The Frenchman says his goal is to not think about the championship until at least the San Marino GP at Misano in a month’s time, Quartararo insisting he only “wants to win” rather worry about having to “play the points.”
“There’s a long way to go but I had a goal in my mind to not think about the championship until Misano, so right now I don’t want to think about the championship a lot and trying to worry about playing the points,” said Quartararo.
“I just want to win, get more podiums and then we’ll see at the end of the year what happens, I feel great on the bike so thanks to the team for that.
“I think Aragon might be tricky because it’s one of my worst tracks, not for the Yamaha but I’ve always never been very consistent there so I want to try and learn to be more constant there to help for the future.”
Quartararo explained that the gamble to opt for the soft compound front tyre “wasn’t that big of an issue” due to the colder temperatures experienced on Sunday, though admitted he “never expected” to gap the field as quickly as he did when he finally reached the lead after snatching the lead from Pol Espargaro at Farm.

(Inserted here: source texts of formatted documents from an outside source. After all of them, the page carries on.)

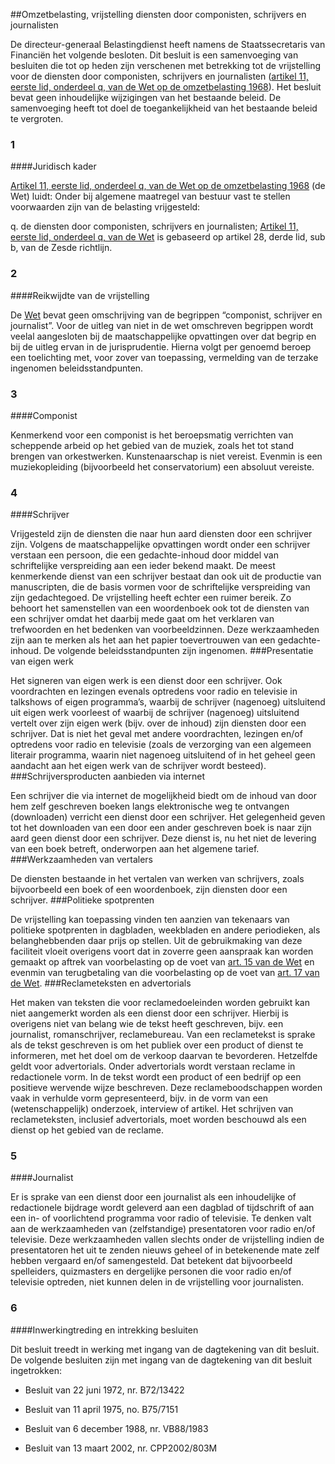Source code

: <meta http-equiv='Content-Type' content='text/html; charset=utf-8' />

##Omzetbelasting, vrijstelling diensten door componisten, schrijvers en journalisten

De directeur-generaal Belastingdienst heeft namens de Staatssecretaris van Financiën het volgende besloten.    Dit besluit is een samenvoeging van besluiten die tot op heden zijn verschenen met betrekking tot de vrijstelling voor de diensten door componisten, schrijvers en journalisten ([artikel 11, eerste lid, onderdeel q, van de Wet op de omzetbelasting 1968](../../../../../../../../../../wet/wet/op/de/omzetbelasting/1968/BWBR0002629/README.md)). Het besluit bevat geen inhoudelijke wijzigingen van het bestaande beleid. De samenvoeging heeft tot doel de toegankelijkheid van het bestaande beleid te vergroten.   
### 1  

####Juridisch kader

[Artikel 11, eerste lid, onderdeel q, van de Wet op de omzetbelasting 1968](../../../../../../../../../../wet/wet/op/de/omzetbelasting/1968/BWBR0002629/README.md) (de Wet) luidt: Onder bij algemene maatregel van bestuur vast te stellen voorwaarden zijn van de belasting vrijgesteld: 

q. de diensten door componisten, schrijvers en journalisten;   [Artikel 11, eerste lid, onderdeel q, van de Wet](../../../../../../../../../../wet/wet/op/de/omzetbelasting/1968/BWBR0002629/README.md) is gebaseerd op artikel 28, derde lid, sub b, van de Zesde richtlijn.    
### 2  

####Reikwijdte van de vrijstelling

De [Wet](../../../../../../../../../../wet/wet/op/de/omzetbelasting/1968/BWBR0002629/README.md) bevat geen omschrijving van de begrippen “componist, schrijver en journalist”. Voor de uitleg van niet in de wet omschreven begrippen wordt veelal aangesloten bij de maatschappelijke opvattingen over dat begrip en bij de uitleg ervan in de jurisprudentie. Hierna volgt per genoemd beroep een toelichting met, voor zover van toepassing, vermelding van de terzake ingenomen beleidsstandpunten.    
### 3  

####Componist

Kenmerkend voor een componist is het beroepsmatig verrichten van scheppende arbeid op het gebied van de muziek, zoals het tot stand brengen van orkestwerken. Kunstenaarschap is niet vereist. Evenmin is een muziekopleiding (bijvoorbeeld het conservatorium) een absoluut vereiste.    
### 4  

####Schrijver

Vrijgesteld zijn de diensten die naar hun aard diensten door een schrijver zijn. Volgens de maatschappelijke opvattingen wordt onder een schrijver verstaan een persoon, die een gedachte-inhoud door middel van schriftelijke verspreiding aan een ieder bekend maakt. De meest kenmerkende dienst van een schrijver bestaat dan ook uit de productie van manuscripten, die de basis vormen voor de schriftelijke verspreiding van zijn gedachtegoed. De vrijstelling heeft echter een ruimer bereik. Zo behoort het samenstellen van een woordenboek ook tot de diensten van een schrijver omdat het daarbij mede gaat om het verklaren van trefwoorden en het bedenken van voorbeeldzinnen. Deze werkzaamheden zijn aan te merken als het aan het papier toevertrouwen van een gedachte-inhoud. De volgende beleidsstandpunten zijn ingenomen. 
###Presentatie van eigen werk

Het signeren van eigen werk is een dienst door een schrijver. Ook voordrachten en lezingen evenals optredens voor radio en televisie in talkshows of eigen programma’s, waarbij de schrijver (nagenoeg) uitsluitend uit eigen werk voorleest of waarbij de schrijver (nagenoeg) uitsluitend vertelt over zijn eigen werk (bijv. over de inhoud) zijn diensten door een schrijver. Dat is niet het geval met andere voordrachten, lezingen en/of optredens voor radio en televisie (zoals de verzorging van een algemeen literair programma, waarin niet nagenoeg uitsluitend of in het geheel geen aandacht aan het eigen werk van de schrijver wordt besteed). 
###Schrijversproducten aanbieden via internet

Een schrijver die via internet de mogelijkheid biedt om de inhoud van door hem zelf geschreven boeken langs elektronische weg te ontvangen (downloaden) verricht een dienst door een schrijver. Het gelegenheid geven tot het downloaden van een door een ander geschreven boek is naar zijn aard geen dienst door een schrijver. Deze dienst is, nu het niet de levering van een boek betreft, onderworpen aan het algemene tarief. 
###Werkzaamheden van vertalers

De diensten bestaande in het vertalen van werken van schrijvers, zoals bijvoorbeeld een boek of een woordenboek, zijn diensten door een schrijver. 
###Politieke spotprenten

De vrijstelling kan toepassing vinden ten aanzien van tekenaars van politieke spotprenten in dagbladen, weekbladen en andere periodieken, als belanghebbenden daar prijs op stellen. Uit de gebruikmaking van deze faciliteit vloeit overigens voort dat in zoverre geen aanspraak kan worden gemaakt op aftrek van voorbelasting op de voet van [art. 15 van de Wet](../../../../../../../../../../wet/wet/op/de/omzetbelasting/1968/BWBR0002629/README.md) en evenmin van terugbetaling van die voorbelasting op de voet van [art. 17 van de Wet](../../../../../../../../../../wet/wet/op/de/omzetbelasting/1968/BWBR0002629/README.md). 
###Reclameteksten en advertorials

Het maken van teksten die voor reclamedoeleinden worden gebruikt kan niet aangemerkt worden als een dienst door een schrijver. Hierbij is overigens niet van belang wie de tekst heeft geschreven, bijv. een journalist, romanschrijver, reclamebureau. Van een reclametekst is sprake als de tekst geschreven is om het publiek over een product of dienst te informeren, met het doel om de verkoop daarvan te bevorderen. Hetzelfde geldt voor advertorials. Onder advertorials wordt verstaan reclame in redactionele vorm. In de tekst wordt een product of een bedrijf op een positieve wervende wijze beschreven. Deze reclameboodschappen worden vaak in verhulde vorm gepresenteerd, bijv. in de vorm van een (wetenschappelijk) onderzoek, interview of artikel. Het schrijven van reclameteksten, inclusief advertorials, moet worden beschouwd als een dienst op het gebied van de reclame.    
### 5  

####Journalist

Er is sprake van een dienst door een journalist als een inhoudelijke of redactionele bijdrage wordt geleverd aan een dagblad of tijdschrift of aan een in- of voorlichtend programma voor radio of televisie. Te denken valt aan de werkzaamheden van (zelfstandige) presentatoren voor radio en/of televisie. Deze werkzaamheden vallen slechts onder de vrijstelling indien de presentatoren het uit te zenden nieuws geheel of in betekenende mate zelf hebben vergaard en/of samengesteld. Dat betekent dat bijvoorbeeld spelleiders, quizmasters en dergelijke personen die voor radio en/of televisie optreden, niet kunnen delen in de vrijstelling voor journalisten.    
### 6  

####Inwerkingtreding en intrekking besluiten

Dit besluit treedt in werking met ingang van de dagtekening van dit besluit. De volgende besluiten zijn met ingang van de dagtekening van dit besluit ingetrokken: 

- Besluit van 22 juni 1972, nr. B72/13422  

- Besluit van 11 april 1975, no. B75/7151  

- Besluit van 6 december 1988, nr. VB88/1983  

- Besluit van 13 maart 2002, nr. CPP2002/803M       

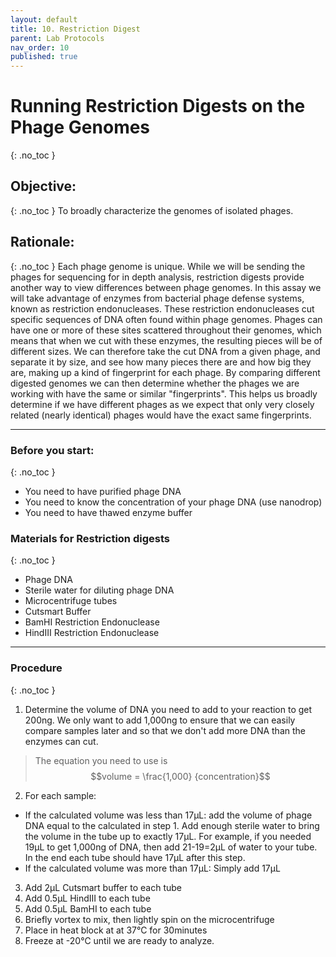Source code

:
 ```yaml
---
layout: default
title: 10. Restriction Digest
parent: Lab Protocols
nav_order: 10
published: true
---
```


<script type="text/x-mathjax-config">
MathJax.Hub.Config({
  tex2jax: {
    inlineMath: [['$','$'], ['\\(','\\)']],
    processEscapes: true
  }
});
</script>
<script src="https://cdnjs.cloudflare.com/ajax/libs/mathjax/2.7.0/MathJax.js?config=TeX-AMS-MML_HTMLorMML" type="text/javascript"></script>

# Running Restriction Digests on the Phage Genomes
{: .no_toc }

## Objective:
{: .no_toc }
To broadly characterize the genomes of isolated phages.

## Rationale:
{: .no_toc }
Each phage genome is unique. While we will be sending the phages for sequencing for in depth analysis, restriction digests provide another way to view differences between phage genomes. In this assay we will take advantage of enzymes from bacterial phage defense systems, known as restriction endonucleases. These restriction endonucleases cut specific sequences of DNA often found within phage genomes. Phages can have one or more of these sites scattered throughout their genomes, which means that when we cut with these enzymes, the resulting pieces will be of different sizes. We can therefore take the cut DNA from a given phage, and separate it by size, and see how many pieces there are and how big they are, making up a kind of fingerprint for each phage. By comparing different digested genomes we can then determine whether the phages we are working with have the same or similar "fingerprints". This helps us broadly determine if we have different phages as we expect that only very closely related (nearly identical) phages would have the exact same fingerprints.

---

### Before you start:
{: .no_toc }
- You need to have purified phage DNA
- You need to know the concentration of your phage DNA (use nanodrop)
- You need to have thawed enzyme buffer

### Materials for Restriction digests
{: .no_toc }
- Phage DNA 
- Sterile water for diluting phage DNA
- Microcentrifuge tubes
- Cutsmart Buffer
- BamHI Restriction Endonuclease
- HindIII Restriction Endonuclease

---

### Procedure
{: .no_toc }
1. Determine the volume of DNA you need to add to your reaction to get 200ng. We only want to add 1,000ng to ensure that we can easily compare samples later and so that we don't add more DNA than the enzymes can cut. 
> The equation you need to use is $$volume = \frac{1,000} {concentration}$$
2. For each sample:
- If the calculated volume was less than 17µL: add the volume of phage DNA equal to the calculated in step 1. Add enough sterile water to bring the volume in the tube up to exactly 17µL. For example, if you needed 19µL to get 1,000ng of DNA, then add 21-19=2µL of water to your tube. In the end each tube should have 17µL after this step.
- If the calculated volume was more than 17µL: Simply add 17µL
3. Add 2µL Cutsmart buffer to each tube
4. Add 0.5µL HindIII to each tube
5. Add 0.5µL BamHI to each tube
6. Briefly vortex to mix, then lightly spin on the microcentrifuge
7. Place in heat block at at 37°C for 30minutes
8. Freeze at -20℃ until we are ready to analyze.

“Even if the team said it wasn’t going to be a problem (choosing soft front tyre) I was immediately trying to stay out of the slipstream to not overheat the front tyre but it was quite cold outside so this wasn’t going that big of an issue,” continued the eight-time premier class race winner.
“It was really nice because throughout the race I was feeling really comfortable, the most stressful part was the start because you never know whether a rider is going to hit you or if you go wide.
“The start is also tricky to manage with the hole-shot device, but as soon as we got to the second lap and I was behind the Espargaro brothers and (Francesco) Bagnaia I could overtake them step-by-step, I really enjoyed the overtakes and then my pace was really strong.
“I never expected to pull away by a second in a lap and a half, so then I was just really enjoying running at a good pace but not pushing 100%, so I’m really happy.
“I was really impressed with my performance under braking, especially where I crashed at Turn 8 (in Friday practice) as I was catching them a lot, normally when I pull away like that the race feels super long but this one went really fast.”